Thursday, January 20, 2005

OMG WTF II

Someone, called Sven for convenience, was driving home from a party, very drunk.

A police patrol passed him its way on some assignment or other, but seeing the way he was driving across two lanes, the police decided to take him off the road and u-turned.

Sven, noticing this, promptly turned into a half-full parking lot and shut off his engine and lights.

The cops would not have found him had he not made a fatal mistake. He kept his foot on the brake, and they found his car by the lit brake lights.

Tuesday, January 18, 2005

Death

Everyone is talking about death those past few weeks, it seems.

The last encounter I had with the topic was inspired by the murder of Rudolph Mooshammer, who was a member of the Munich "Schickeria", the rich and famous. A friend of mine speculated that he might not have left a last will, since that would have been "the first step towards the grave".

This is slowly but surely getting to me. In the media as well. I recall an interview where the interviewee (I have no recollection who) talked at length about the way he wanted to die.

Is it just me, or is the topic of death getting more and more ... (dare I say it) popular?

While we're on the topic of death, I have one piece of advice for anyone willing to pass moral judgement on the Iraq war. Take a look at Crisis Pictures, aka "Fallujah in Pictures" and "Iraq in Pictures". Be advised that the pictures are not for the faint of heart. They include very graphic content, although they seem to have mellowed recently.

This is not a political statement. Neither is it a moral one. Except that, if you are willing to pass judgement, either for or against the Iraq war, you should really take a good hard look at the ugly reality thousand of miles from your home.

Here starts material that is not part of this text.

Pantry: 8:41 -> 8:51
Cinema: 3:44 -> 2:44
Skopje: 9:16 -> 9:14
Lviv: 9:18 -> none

Gaze upon the face of war.

While we're on the topic of death, Gangs of New York is great movie about death, and how the value of life was totally different in the time it is set in.

Friday, January 14, 2005

Collective Code Ownership - There's No Such Thing

Certain software development methods, like XP, advocate collective code ownership.

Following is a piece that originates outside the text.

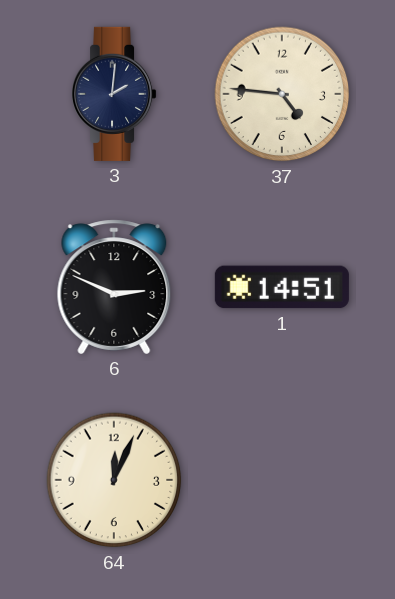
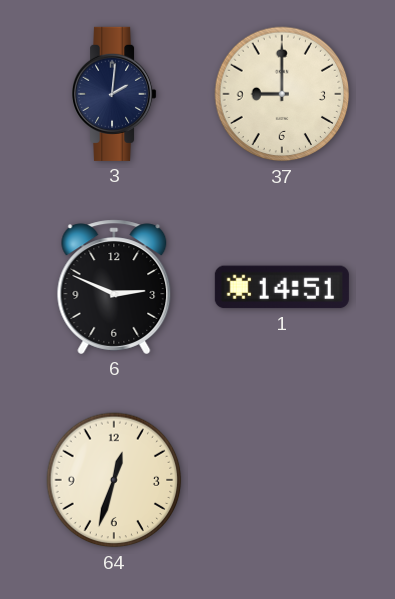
37: 4:46 -> 9:00
64: 12:04 -> 12:33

In my opinion, the idea is nice in theory, but unrealistic in practice. You always take a certain pride in what you create, especially in cases where the work was difficult, tricky, or just something you tried for the first time.

Yesterday, I talked to a colleague, who took over my subsystem recently, and he told me "Yeah, your drag and drop code worked, after we fixed the [other part of system]". This was something I'd tried for the firts time, so I was very pleased.

Yes, code ownership can be a problem, like the XP people say. Bottlenecks and all that. But I think the problem simply comes down to courtesy, when you think about it. When code you wrote gets changed, you want to know about it. In a lot of cases, it's clear from the context who does what on what code, like in my example. But when it's unclear, it doesn't hurt anyone to give a short notice to the guy who wrote the code in the first place.

Code ownership is not the problem, deficient communication is.